Building of rich (111) grain boundary in copper for syngas in electrochemical CO2 reduction

Building of grain boundary (GB) in Cu-based catalysts has been demonstrated to be an efficient strategy to control the product selectivity of electrochemical CO2 reduction reaction (eCO2RR). However, the fabrication and modulation of GBs in Cu are still challenging. In this study, a series of bare Cu catalysts with controllable density of Cu(111) GBs were investigated systematically for eCO2RR. These catalysts exhibit superior eCO2RR performance for syngas production with a high FE of ∼80 % and tunable H2/CO ratio of 0.46–2.78. Three-dimensional wormlike Cu with abundant (111) GBs displays a stable H2/CO ratio of ∼0.5 over a wide potential range from −0.9 to −1.2 V (vs. RHE).

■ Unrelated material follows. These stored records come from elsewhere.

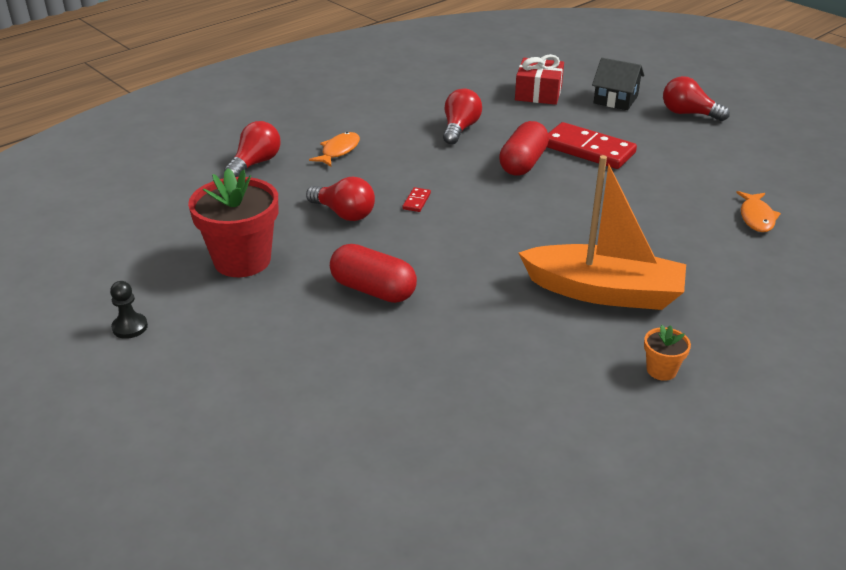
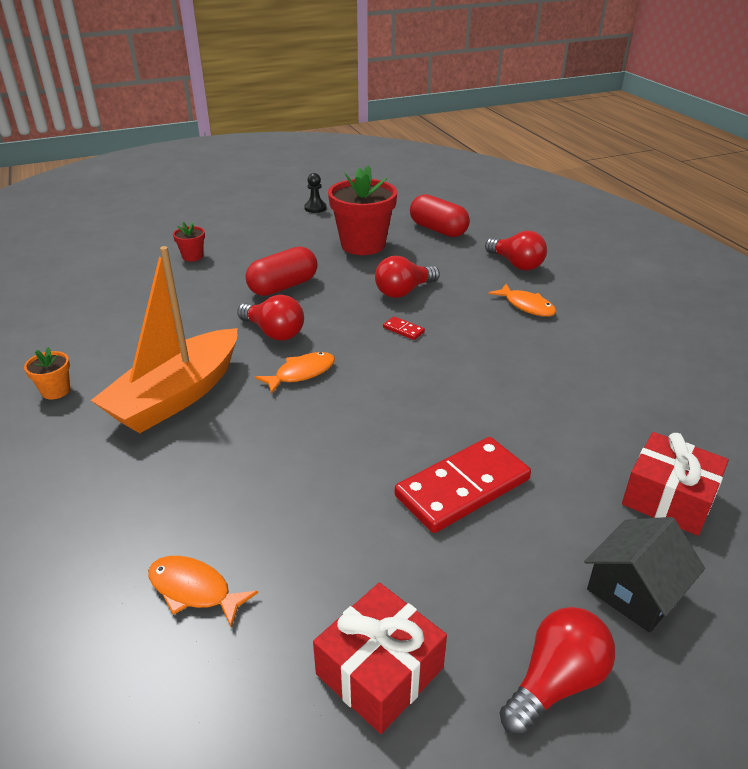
camera: 110 degrees right, 0 degrees up
red light bulb [443,88,482,145] -> red light bulb moved to [237,295,304,341]
red capsule [499,121,549,176] -> red capsule moved to [410,194,470,237]
none -> red flower pot [173,222,205,262]
none -> orange fish [255,352,335,394]
none -> red gift [313,583,447,734]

In situ Raman and ATR-SEIRAS spectroscopy combined with DFT calculations reveal that Cu(111) GBs enhance the adsorption of CO2, lower the energy barriers of CO2 to *COOH and *CO, further highlighting the potential to control syngas production with desirable proportion over Cu-based catalysts. [Display omitted] •Controllable density of (111) grain boundaries (GBs) were fabricated on bare Cu catalysts.•Cu(111) GBs facilitate the activity of eCO2RR-to-CO and inhibit the hydrogen evolution reaction.•The selectivity for syngas is as high as ∼80 % with desirable H2/CO ratio of 0.46−2.78.•Cu(111) GBs facilitate CO2 adsorption and lower the energy barriers of CO2 to *COOH and *COOH to CO.